Following the record financial performance, Citi analysts raised their 12-month price target for Bubs shares by 7.4% to 73 cents.
Based on the Bubs share price of 42.5 cents at Monday's close, this represents a potential upside of almost 70%.
Motley Fool contributor Aaron Teboneras does not own shares of Bubs Australia Ltd.
Zach Bristow: G8 Education Ltd (ASX: GEM)
The ASX has copped a hammering in 2022 – not G8 Education shares though.
Shares in G8 have thrust from a low of $1.04 in late January to close on Monday at $1.29 apiece, a gain of 24%. This also puts the G8 Education share price up by 14% for the year so far.
The company owns and operates childcare centres in Australia and Singapore. For the first half of FY22, operating revenue was up by 11% to $866 million, and net profit after tax (NPAT) was $46 million – up from a loss of $189 million last year.
EverBlu Capital is bullish on G8 Education shares and reckons valuations are attractive right now. The broker values G8 at $2.33 per share, suggesting a potential upside of around 80% at the time of writing.

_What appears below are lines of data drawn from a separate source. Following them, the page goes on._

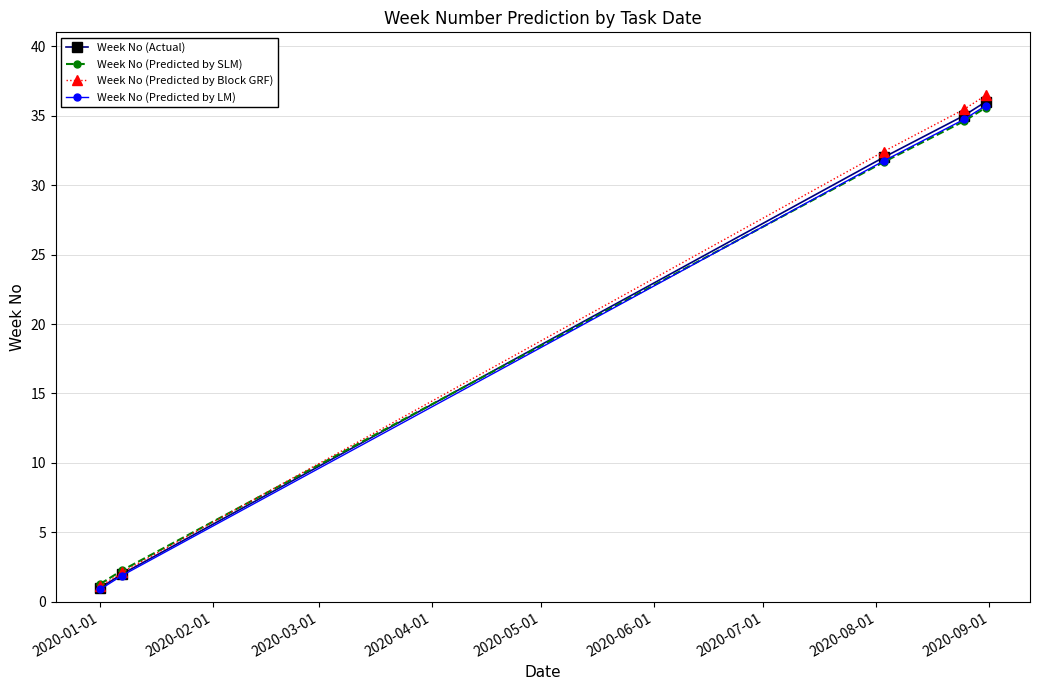

At how many categories does at least one series exceed 17?

3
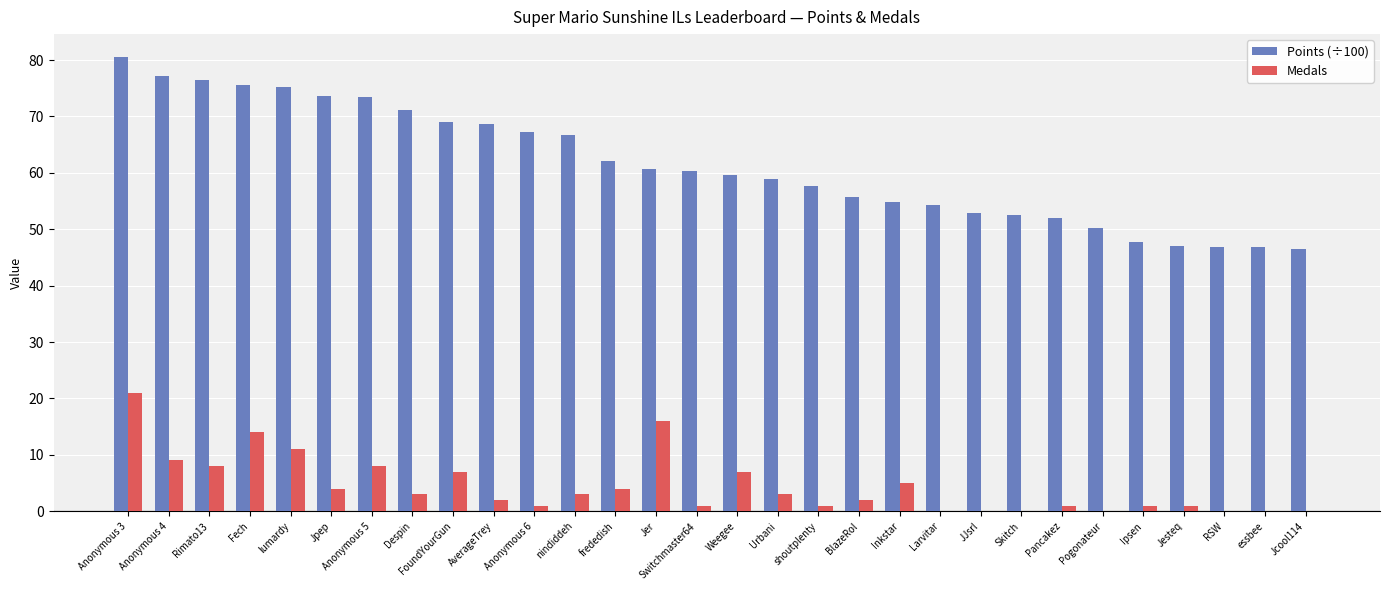

Between Inkstar and Pogonateur, which series saw the biggest shift?

Medals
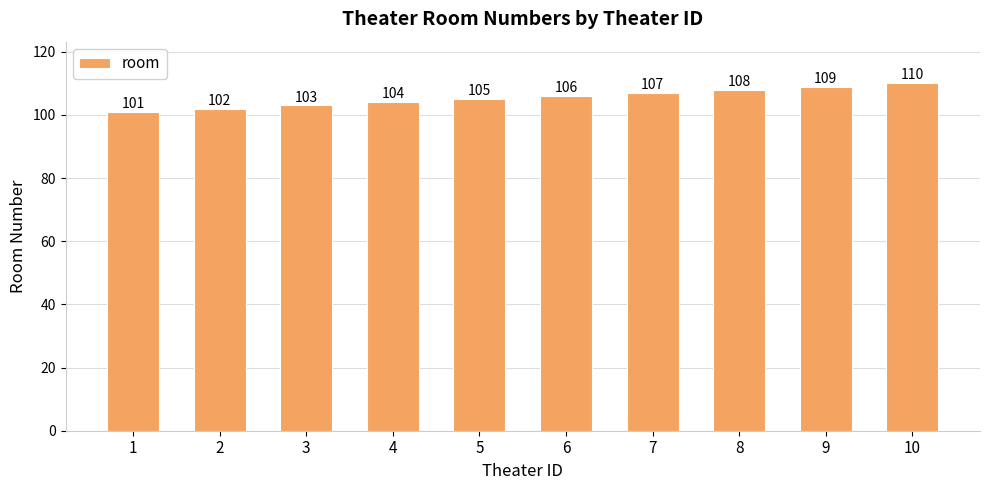

What is the maximum value shown in the chart?

110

Motley Fool contributor Zach Bristow does not own shares of G8 Education Ltd.
Brendon Lau: APM Human Services International Ltd (ASX: APM)
There appears to be significant upside to the APM share price following the company's strong first-half result and upgraded profit guidance, according to Goldman Sachs. Investors appeared to agree, sending the company's shares 11% higher when its results were released last Friday.
APM's guidance upgrade was driven by the company's recent acquisitions but Goldman believes the upgrade might be too conservative. The broker is recommending APM shares as a buy with a 12-month price target of $4 per share. Based on the APM share price of $2.90 at Monday's close, this represents a possible upside of almost 38%.
Motley Fool contributor Brendon Lau does not own shares in APM Human Services International Ltd.
James Mickleboro: Lovisa Holdings Ltd (ASX: LOV)
The Lovisa share price was a very strong performer in February, climbing by almost 15%. But it may not be too late to invest in this fashion jewellery retailer in March.
That's the view of the team at Morgans, which has put an add rating and $24.00 price target on the company's shares. Based on the Lovisa share price of $19.94 at Monday's close, this represents further potential upside of almost 20%.
Morgans was very impressed with Lovisa's performance during the first half and is confident this positive form will continue in the future. In fact, under the leadership of Lovisa's new CEO, Victor Herrero, the broker sees scope for Lovisa to become "a global force" and "one of the biggest success stories in Australian retail."
Motley Fool contributor James Mickleboro does not own shares of Lovisa Holdings Ltd.